*** Records provided ***

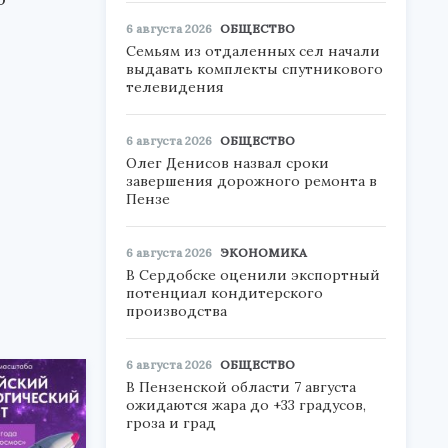
6 августа 2026
ОБЩЕСТВО
Семьям из отдаленных сел начали
выдавать комплекты спутникового
телевидения
6 августа 2026
ОБЩЕСТВО
Олег Денисов назвал сроки
завершения дорожного ремонта в
Пензе
6 августа 2026
ЭКОНОМИКА
В Сердобске оценили экспортный
потенциал кондитерского
производства
6 августа 2026
ОБЩЕСТВО
В Пензенской области 7 августа
ожидаются жара до +33 градусов,
гроза и град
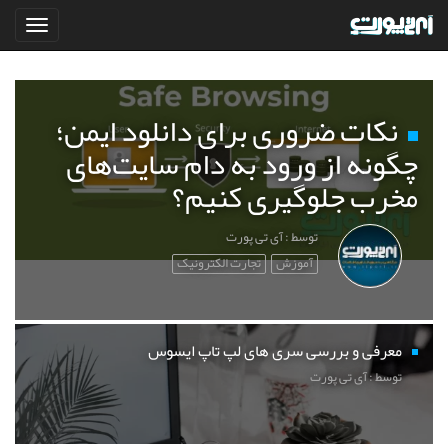
نکات ضروری برای دانلود ایمن؛
چگونه از ورود به دام سایت‌های
مخرب جلوگیری کنیم؟
توسط : آی تی پورت
آموزش
تجارت الکترونیک
معرفی و بررسی سری های لپ تاپ ایسوس
توسط : آی تی پورت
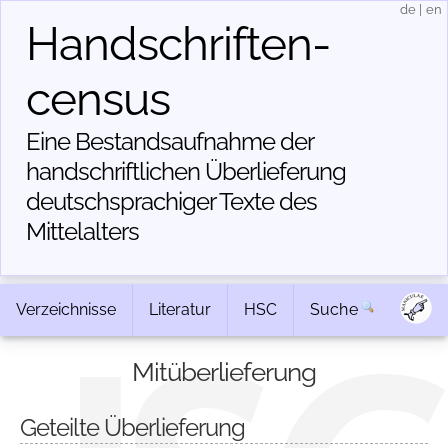
de
|
en
Handschriften­
census
Eine Bestandsaufnahme der
handschriftlichen Über­lieferung
deutschsprachiger Texte des
Mittelalters
Verzeichnisse
Literatur
HSC
Suche
Mitüberlieferung
Geteilte Überlieferung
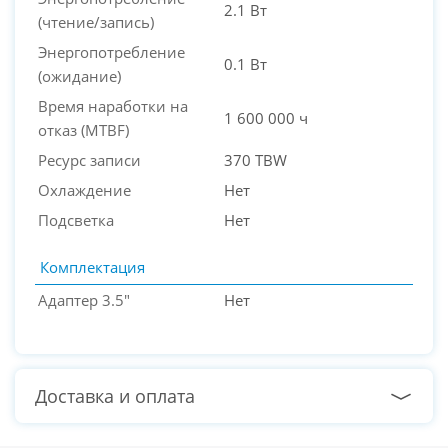
2.1 Вт
(чтение/запись)
Энергопотребление
0.1 Вт
(ожидание)
Время наработки на
1 600 000 ч
отказ (МТBF)
Ресурс записи
370 TBW
Охлаждение
Нет
Подсветка
Нет
Комплектация
Адаптер 3.5"
Нет
Доставка и оплата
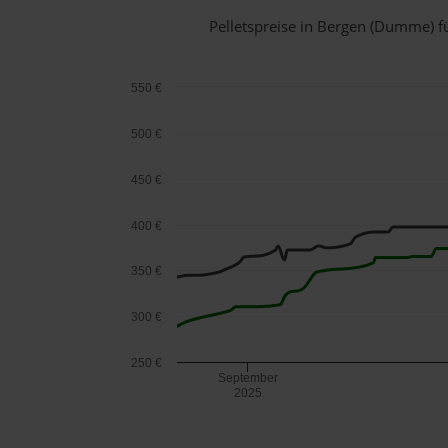
Pelletspreise in Bergen (Dumme) 
550 €
500 €
450 €
400 €
350 €
300 €
250 €
September
2025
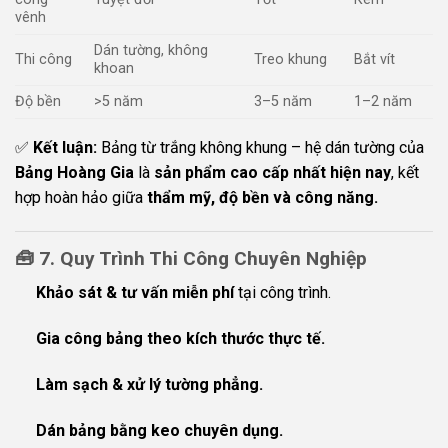
vênh
Dán tường, không
Thi công
Treo khung
Bắt vít
khoan
Độ bền
>5 năm
3–5 năm
1–2 năm
✅
Kết luận:
Bảng từ trắng không khung – hệ dán tường của
Bảng Hoàng Gia
là
sản phẩm cao cấp nhất hiện nay
, kết
hợp hoàn hảo giữa
thẩm mỹ, độ bền và công năng.
🧰
7. Quy Trình Thi Công Chuyên Nghiệp
Khảo sát & tư vấn miễn phí
tại công trình.
Gia công bảng theo kích thước thực tế.
Làm sạch & xử lý tường phẳng.
Dán bảng bằng keo chuyên dụng.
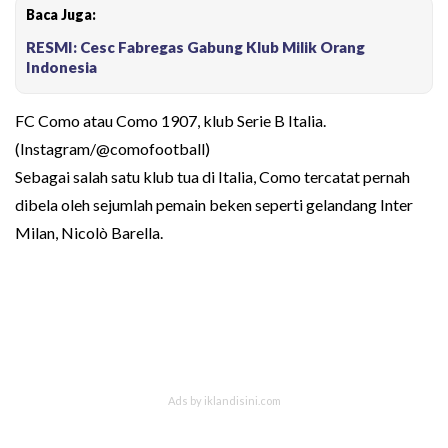
Baca Juga:
RESMI: Cesc Fabregas Gabung Klub Milik Orang
Indonesia
FC Como atau Como 1907, klub Serie B Italia.
(Instagram/@comofootball)
Sebagai salah satu klub tua di Italia, Como tercatat pernah
dibela oleh sejumlah pemain beken seperti gelandang Inter
Milan, Nicolò Barella.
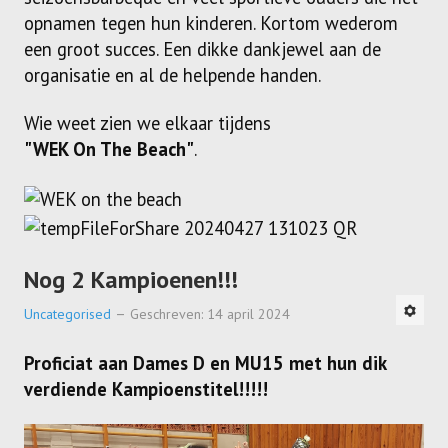
opnamen tegen hun kinderen. Kortom wederom
een groot succes. Een dikke dankjewel aan de
organisatie en al de helpende handen.
Wie weet zien we elkaar tijdens
"WEK On The Beach"
.
Nog 2 Kampioenen!!!
Uncategorised
Geschreven: 14 april 2024
Proficiat aan Dames D en MU15 met hun dik
verdiende Kampioenstitel!!!!!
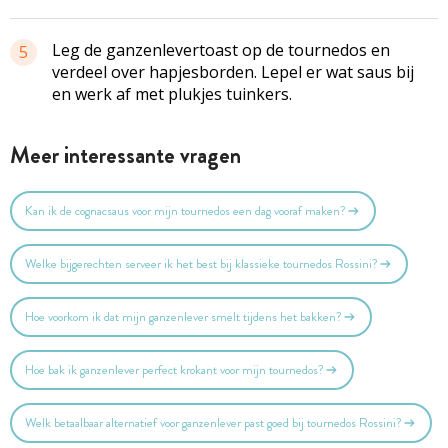
Leg de ganzenlevertoast op de tournedos en
5
verdeel over hapjesborden. Lepel er wat saus bij
en werk af met plukjes tuinkers.
Meer interessante vragen
Kan ik de cognacsaus voor mijn tournedos een dag vooraf maken?
Welke bijgerechten serveer ik het best bij klassieke tournedos Rossini?
Hoe voorkom ik dat mijn ganzenlever smelt tijdens het bakken?
Hoe bak ik ganzenlever perfect krokant voor mijn tournedos?
Welk betaalbaar alternatief voor ganzenlever past goed bij tournedos Rossini?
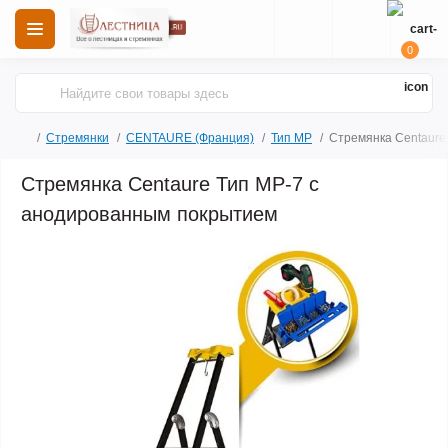
0
Стремянки
CENTAURE (Франция)
Тип МР
Стремянка Centaure
Стремянка Centaure Тип МР-7 с
анодированным покрытием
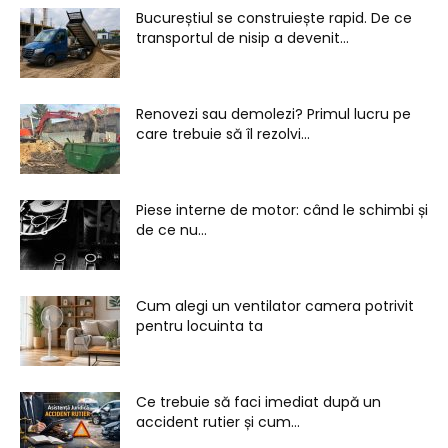
Bucureștiul se construiește rapid. De ce
transportul de nisip a devenit...
Renovezi sau demolezi? Primul lucru pe
care trebuie să îl rezolvi...
Piese interne de motor: când le schimbi și
de ce nu...
Cum alegi un ventilator camera potrivit
pentru locuinta ta
Ce trebuie să faci imediat după un
accident rutier și cum...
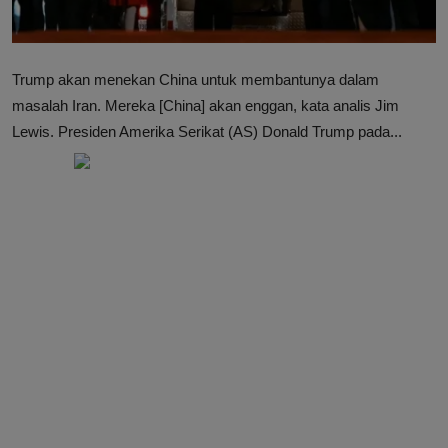
Trump akan menekan China untuk membantunya dalam
masalah Iran. Mereka [China] akan enggan, kata analis Jim
Lewis. Presiden Amerika Serikat (AS) Donald Trump pada...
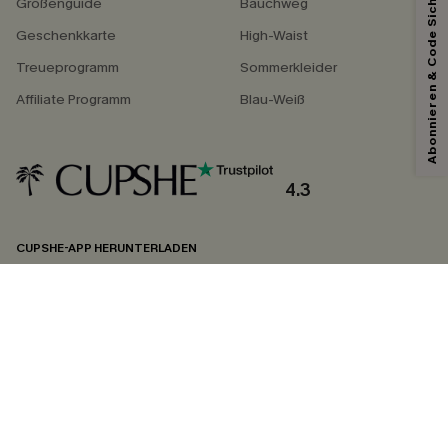
Abonnieren & Code Sichern
Größenguide
Bauchweg
Geschenkkarte
High-Waist
Treueprogramm
Sommerkleider
Affiliate Programm
Blau-Weiß
4.3
CUPSHE-APP HERUNTERLADEN
FOLGEN SIE UNS AUF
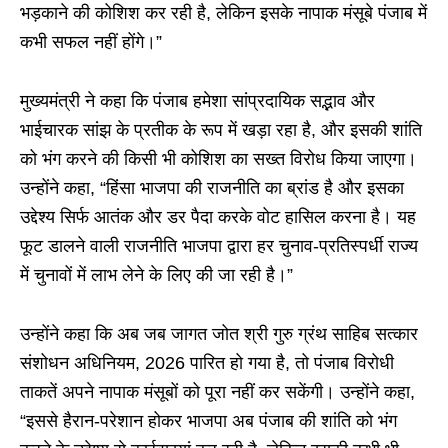
भड़काने की कोशिश कर रही है, लेकिन इसके नापाक मंसूबे पंजाब में
कभी सफल नहीं होंगे।”
मुख्यमंत्री ने कहा कि पंजाब हमेशा सांप्रदायिक सद्भाव और
भाईचारक सांझ के प्रतीक के रूप में खड़ा रहा है, और इसकी शांति
को भंग करने की किसी भी कोशिश का सख्त विरोध किया जाएगा।
उन्होंने कहा, “हिंसा भाजपा की राजनीति का ब्रांड है और इसका
उद्देश्य सिर्फ आतंक और डर पैदा करके वोट हासिल करना है। यह
फूट डालने वाली राजनीति भाजपा द्वारा हर चुनाव-प्रतिस्पर्धी राज्य
में चुनावों में लाभ लेने के लिए की जा रही है।”
उन्होंने कहा कि अब जब जागत जोत श्री गुरु ग्रंथ साहिब सत्कार
संशोधन अधिनियम, 2026 पारित हो गया है, तो पंजाब विरोधी
ताकतें अपने नापाक मंसूबों को पूरा नहीं कर सकेंगी। उन्होंने कहा,
“इससे हैरान-परेशान होकर भाजपा अब पंजाब की शांति को भंग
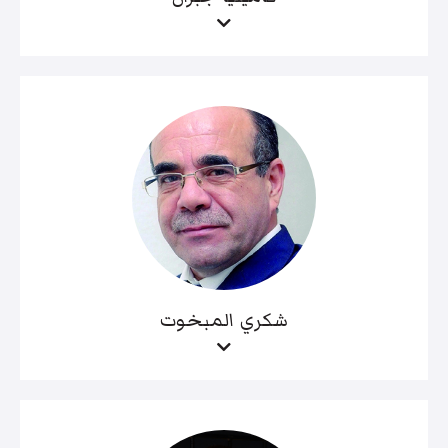
شكري المبخوت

*** End of Records provided ***

• Your instructions: Gather up every line from the listing above in which the word "tournedos" occurs.

• Task solution:
Leg de ganzenlevertoast op de tournedos en
Kan ik de cognacsaus voor mijn tournedos een dag vooraf maken?
Welke bijgerechten serveer ik het best bij klassieke tournedos Rossini?
Hoe bak ik ganzenlever perfect krokant voor mijn tournedos?
Welk betaalbaar alternatief voor ganzenlever past goed bij tournedos Rossini?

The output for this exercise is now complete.